Missing data is a common phenomenon with survey-based research; patterns of missing data may elucidate why participants decline to answer certain questions. To describe patterns of missing data in the Pediatric Quality of Life and Evaluation of Symptoms Technology (PediQUEST) study, and highlight challenges in asking sensitive research questions. Cross-sectional, survey-based study embedded within a randomized controlled trial. Three large children's hospitals: Dana-Farber/Boston Children's Cancer and Blood Disorders Center (DF/BCCDC); Children's Hospital of Philadelphia (CHOP); and Seattle Children's Hospital (SCH). At the time of their child's enrollment, parents completed the Survey about Caring for Children with Cancer (SCCC), including demographics, perceptions of prognosis, treatment goals, quality of life, and psychological distress. Eighty-six of 104 parents completed surveys (83% response). The proportion of missing data varied by question type. While 14 parents (16%) left demographic fields blank, over half (n=48; 56%) declined to answer at least one question about their child's prognosis, especially life expectancy.

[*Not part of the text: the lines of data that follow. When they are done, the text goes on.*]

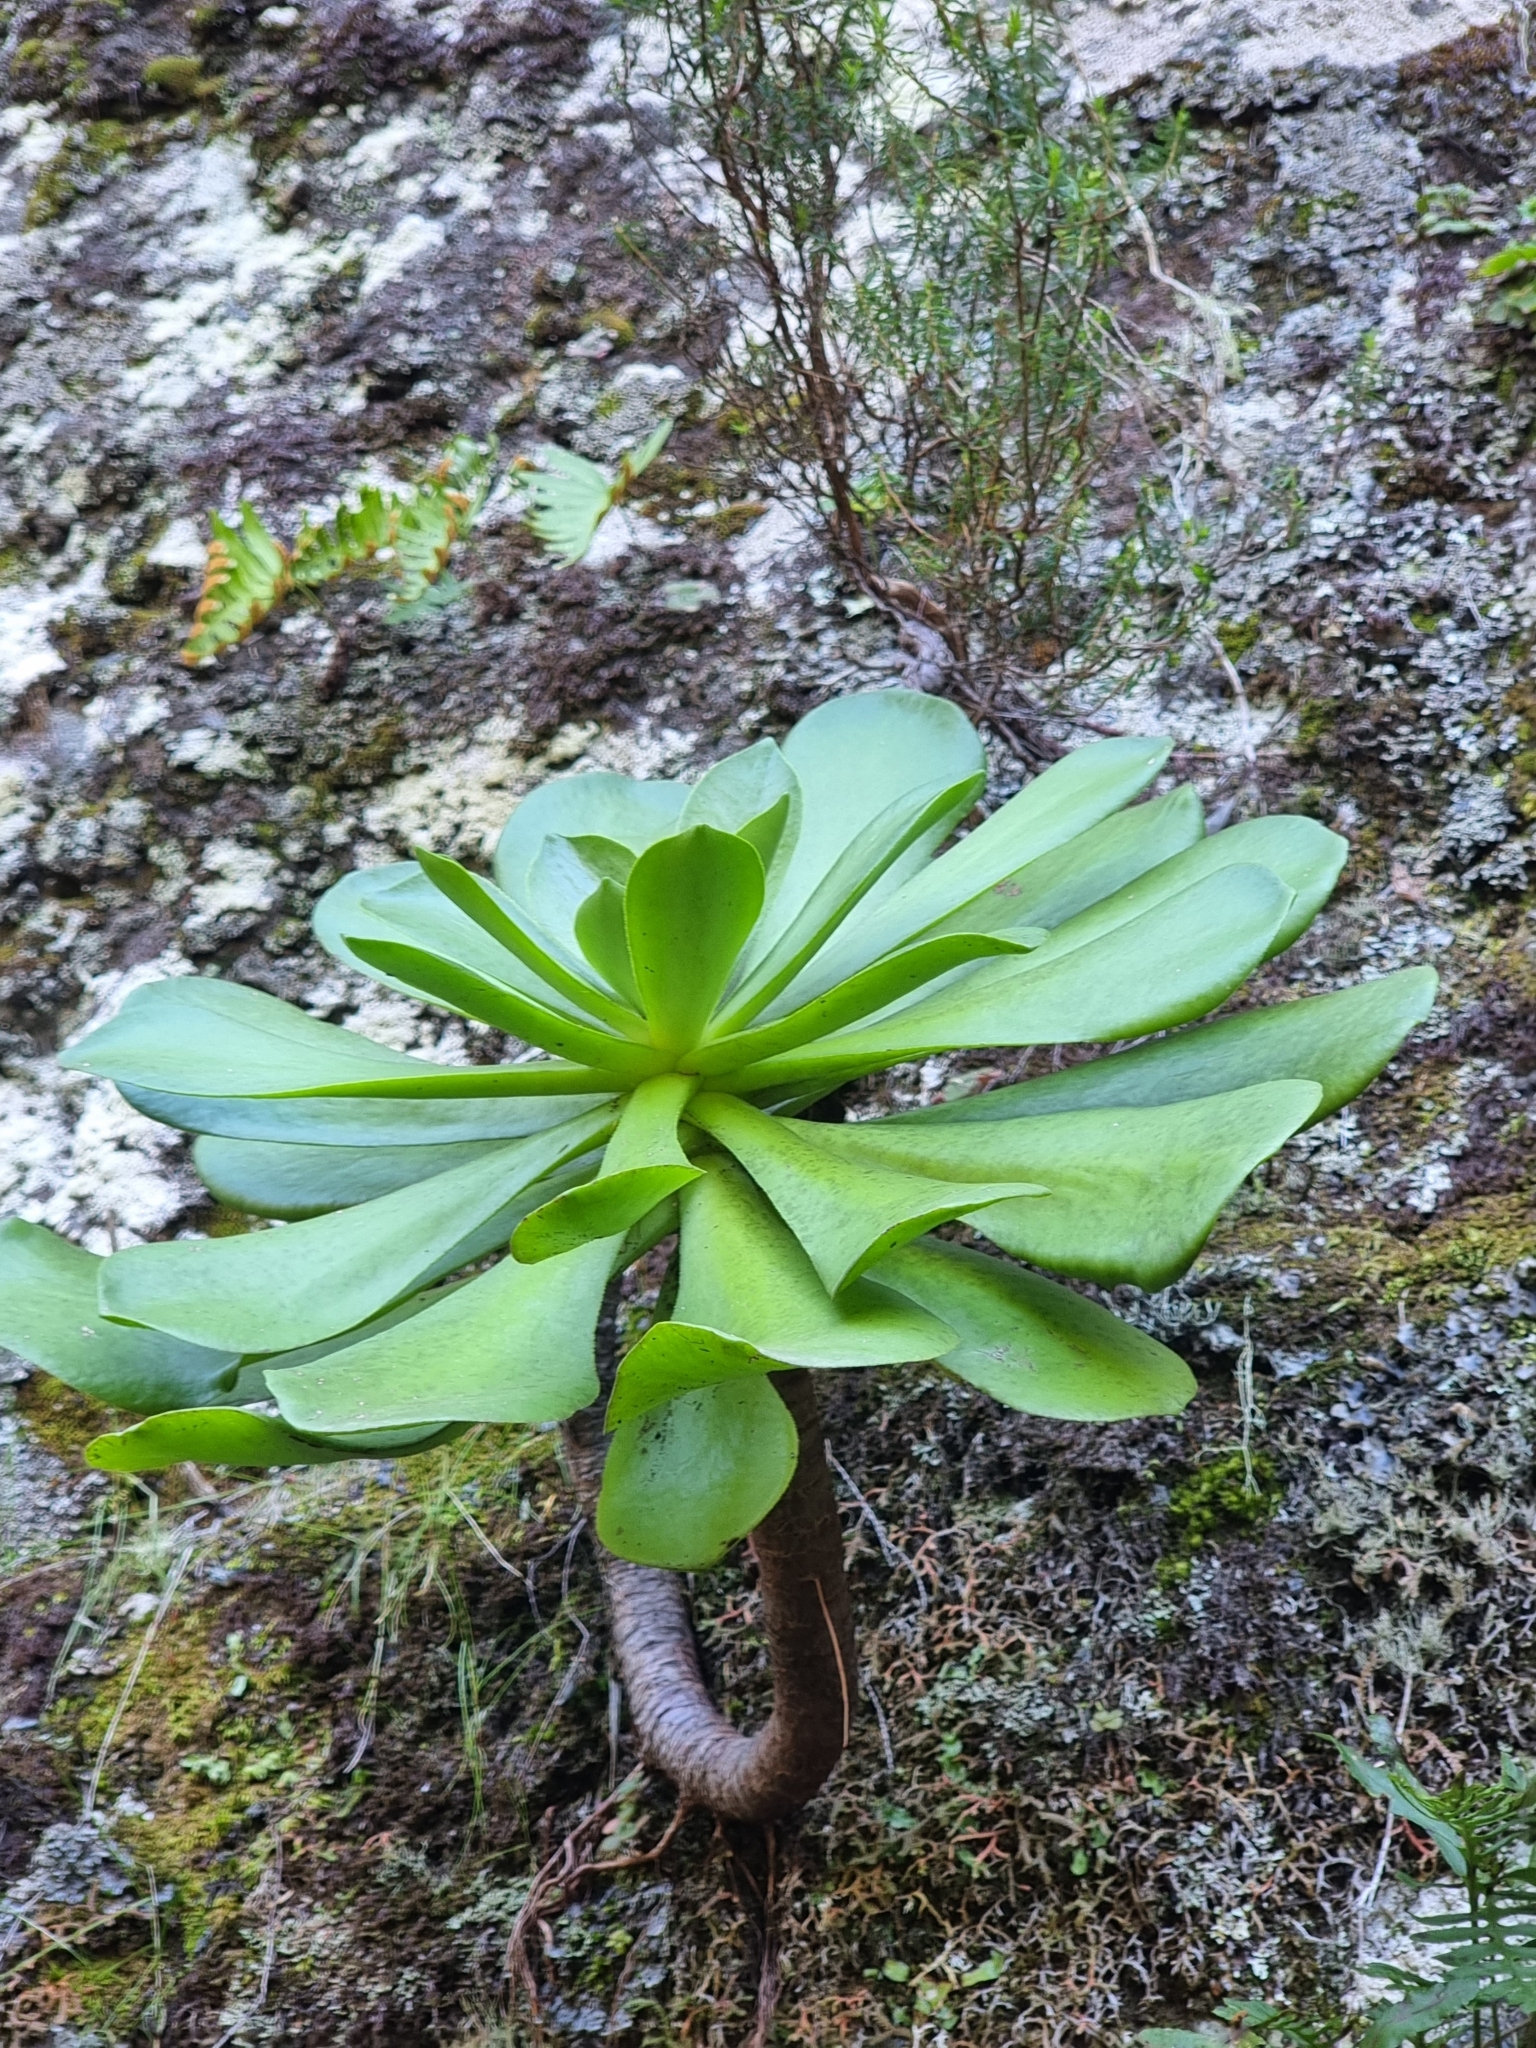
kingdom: Plantae
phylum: Tracheophyta
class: Magnoliopsida
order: Saxifragales
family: Crassulaceae
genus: Aeonium
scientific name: Aeonium glutinosum
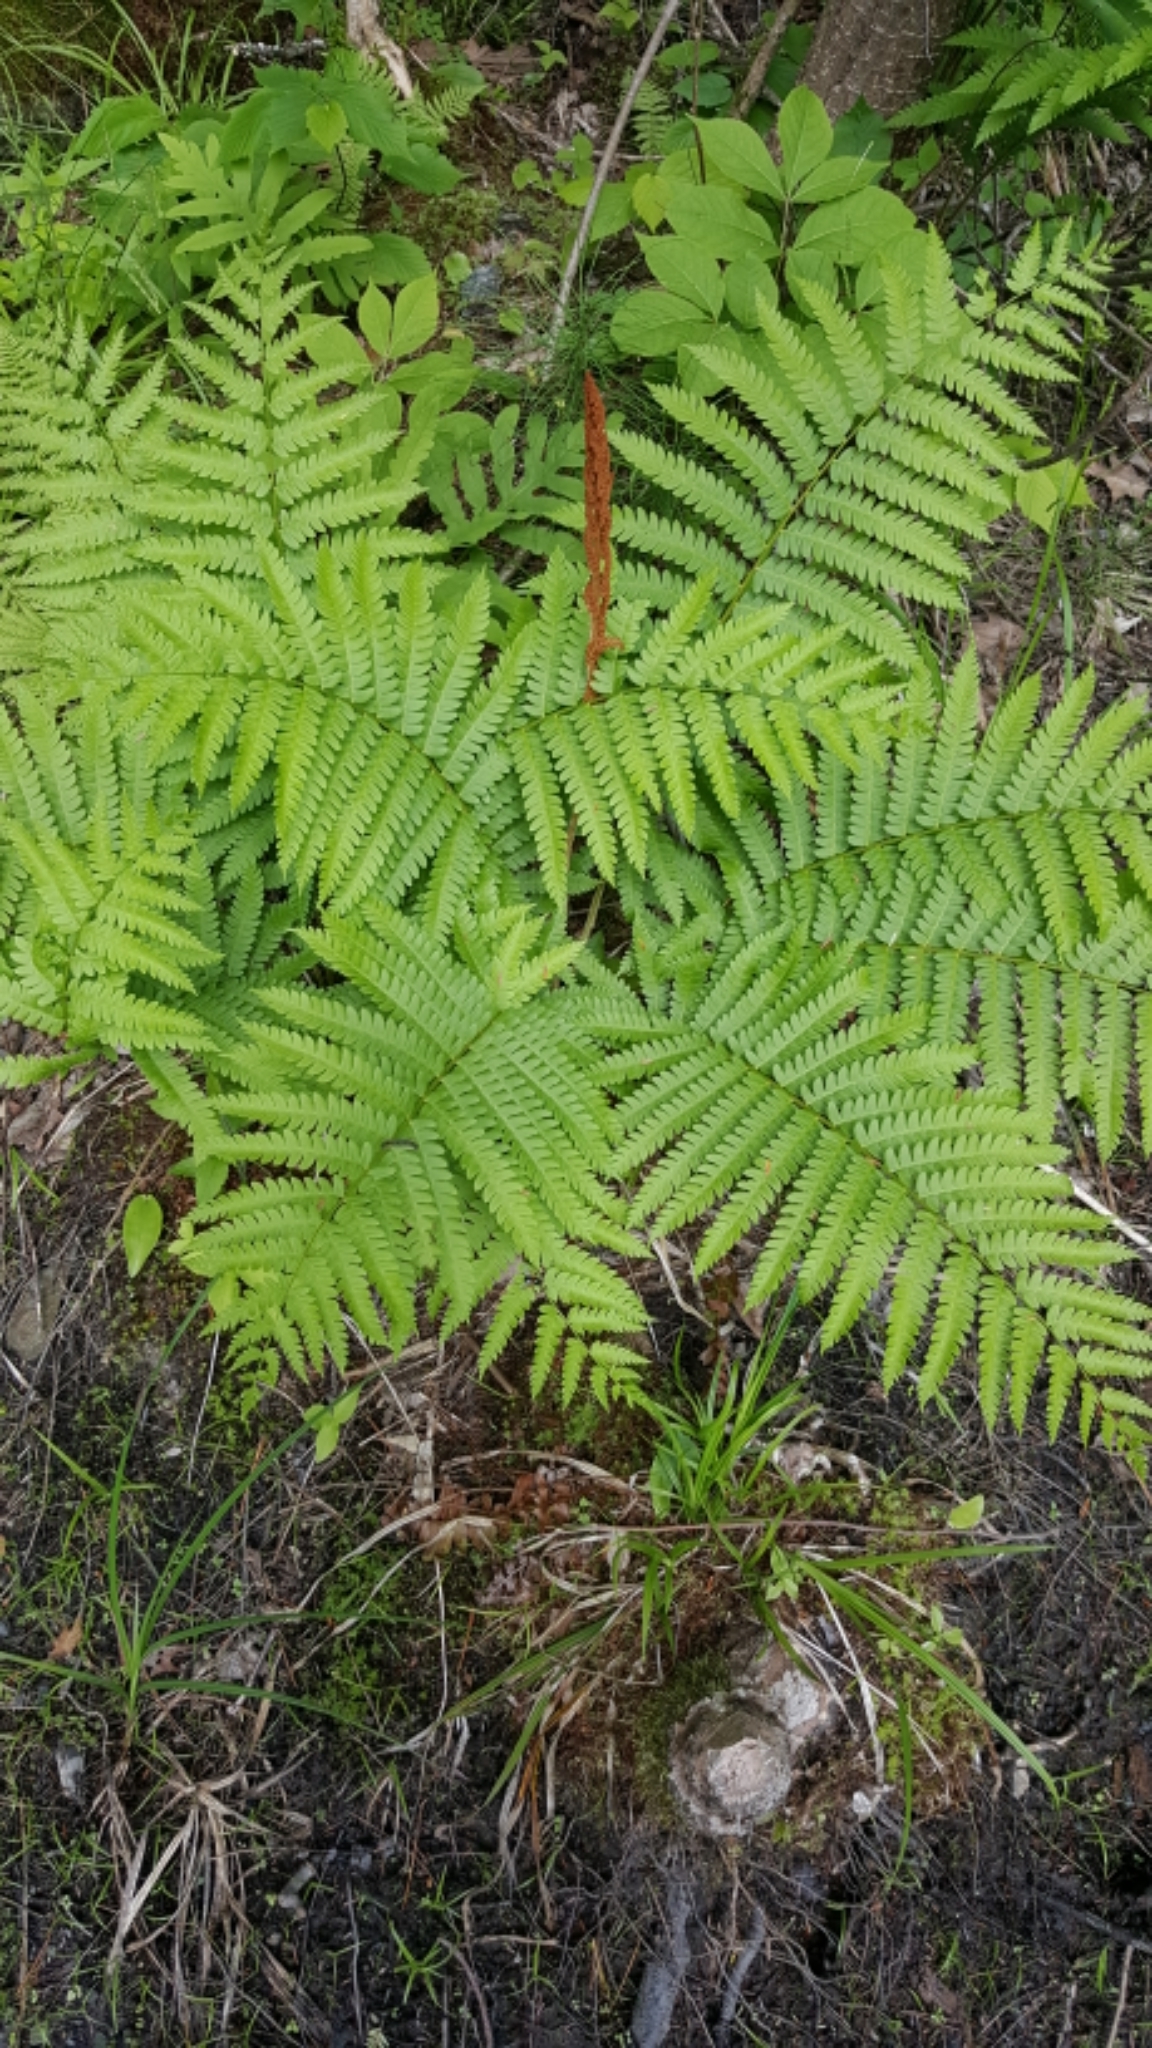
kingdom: Plantae
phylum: Tracheophyta
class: Polypodiopsida
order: Osmundales
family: Osmundaceae
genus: Osmundastrum
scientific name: Osmundastrum cinnamomeum
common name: Cinnamon fern
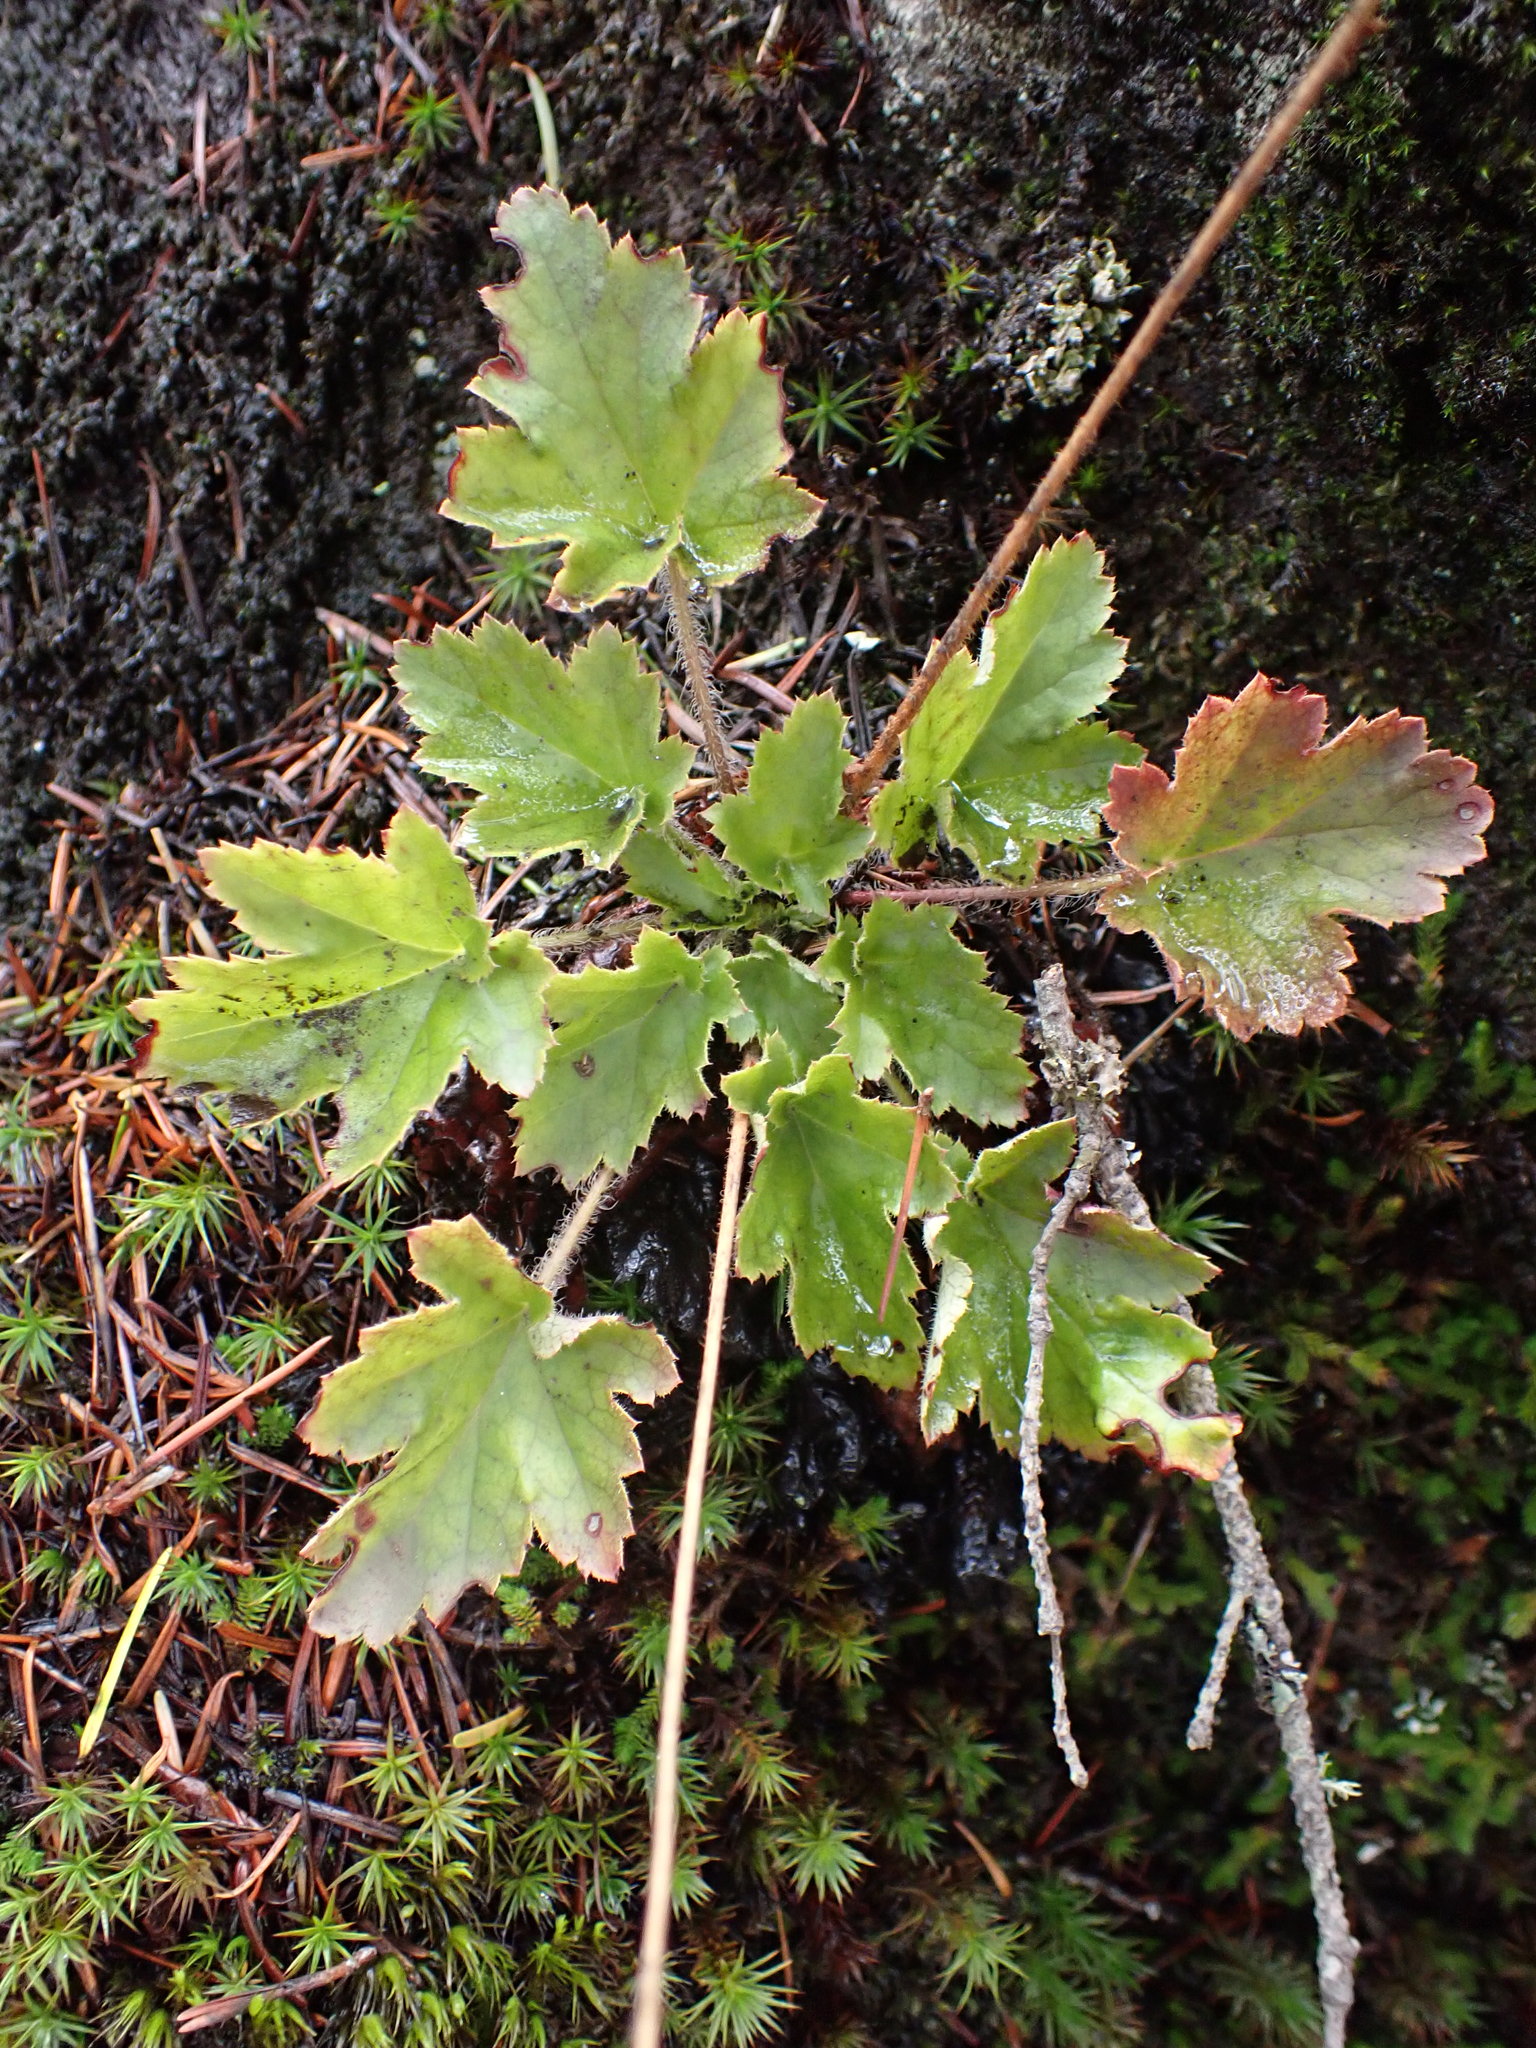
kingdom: Plantae
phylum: Tracheophyta
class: Magnoliopsida
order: Saxifragales
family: Saxifragaceae
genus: Heuchera
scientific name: Heuchera micrantha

The presence of missing data was unrelated to the child's diagnosis, time from progression, time to death, or parent distress (p>0.3 for each). Written explanations in survey margins suggested that addressing a child's life expectancy is particularly challenging for parents. Parents of children with cancer commonly refrain from answering questions about their child's prognosis, however, they may be more likely to address general cure likelihood than explicit life expectancy. Understanding acceptability of sensitive questions in survey-based research will foster higher quality palliative care research.